Si Maître [Z] ne répond pas à la Cour sur la répartition précise des diligences se rattachant à la première ou à la seconde convention, la facture n° 20220098 du 15 novembre 2022 décrit une quarantaine d'actes et diligences réalisées à compter du 4 mai 2020, soit postérieurement à la dernière facture acquittée.

Maître [I] [Z] a notamment rédigé quatre jeux de conclusions récapitulatives et 6 bordereaux de communication de pièces, assuré la gestion des audiences de mise en état avec son postulant,rédigé plusieurs courriers officiels au conseil adverse, un dépot de plainte, une demande de renouvellement de bail commercial (avec suivi de sa notification et analyse de la réponse du bailIeur), préparé le dossier de plaidoirie en vue de l'audience du 28 avril 2022, assuré le suivi une fois le jugement rendu, dont le pilotage de Ia signification de la grosse du jugement par Huissier de Justice, outre les diligences annexes habituelles (autres correspondances écrites et secrétariat, photocopie).

La preuve des diligences décrites sur la facture litigieuse est rapportée et le nombre réel d'heures s'élève à 29h40 soit la somme de 7119,99 € TTC au titre des honoraires ainsi quà la somme de 253 € au titre des frais et débours non soumis à TVA qui lui sont également dus.

M. [T] a même, à réception de cette facture, indiqué qu'il la réglerait par courriel du 16 novembre 2022, les difficultés étant apparues postérieurement, sans qu'il n'existe de motif permettant de remettre en cause le principe ni le quantum des frais et honoraires dont il est demandé taxation.

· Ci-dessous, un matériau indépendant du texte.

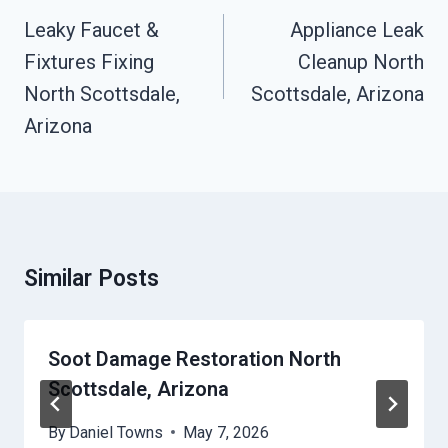
Navigation
Leaky Faucet &
Appliance Leak
Fixtures Fixing
Cleanup North
North Scottsdale,
Scottsdale, Arizona
Arizona
Similar Posts
Soot Damage Restoration North
Scottsdale, Arizona
By
Daniel Towns
May 7, 2026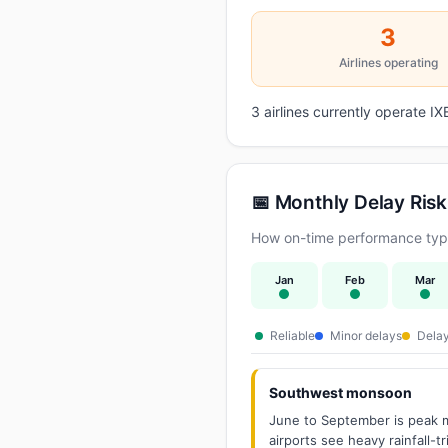
3
Airlines operating
3 airlines currently operate 
📅 Monthly Delay Risk
How on-time performance typic
Jan
Feb
Mar
Reliable
Minor delays
Delay
Southwest monsoon
June to September is peak m
airports see heavy rainfall-t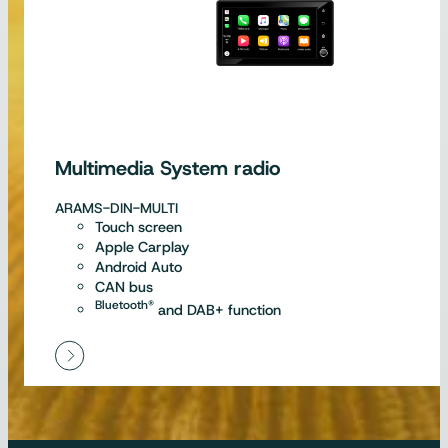
Multimedia System radio
ARAMS-DIN-MULTI
Touch screen
Apple Carplay
Android Auto
CAN bus
Bluetooth®
and DAB+ function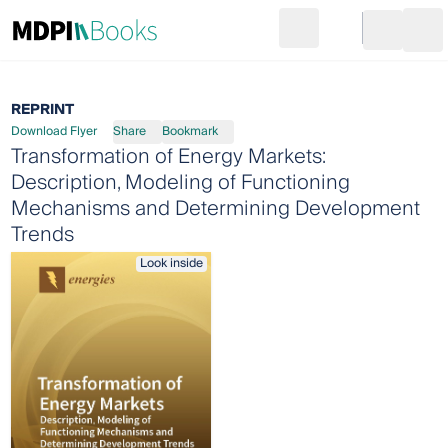
Search
Go to cart
Login
Ope
REPRINT
Download Flyer
Share
Bookmark
Transformation of Energy Markets:
Description, Modeling of Functioning
Mechanisms and Determining Development
Trends
Look inside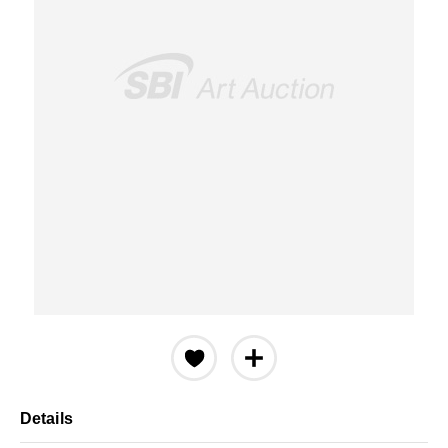
Details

En conséquence, le recours contre la décision rendue le 15 novembre 2023 par le batonnier de l'ordre des avocats de Lyon sera rejeté.

Sur les demandes accessoires

M. [T] succombant à l'instance sera condamné aux dépens.

M. [T] sera également condamné à payer à Maître [Z] la somme de 3000 € en application des dispositions de l'article 700 du code de procédure civile.

La demande au titre des frais de taxation de la procédure devant le bâtonnier sera rejetée, ces frais n'entrant pas dans les prévisions de l'article 695 du code de procédure civile.

PAR CES MOTIFS

Le délégué du premier président, statuant publiquement et par ordonnance contradictoire,

Rejetons le recours de M. [O] [T] contre la décision rendue le 15 novembre 2023 par le bâtonnier de l'ordre des avocats du barreau de Lyon.

Confirmons la décision du bâtonnier de l'ordre des avocats du barreau de Lyon et dès lors,

Condamnons M. [O] [T] à payer à Maître [Z] la somme de 7372,99 € TTC au titre du solde de ses honoraires.

Ajoutant à la décision entreprise,

Condamnons M. [O] [T] à payer à Maître [Z] la somme de 3000 € au titre de l'article 700 du code de procédure civile.

Condamnons M. [O] [T] aux dépens inhérents à la présente instance et rejetons la demande présentée par ce dernier au titre de l'article 700 du code de procédure civile.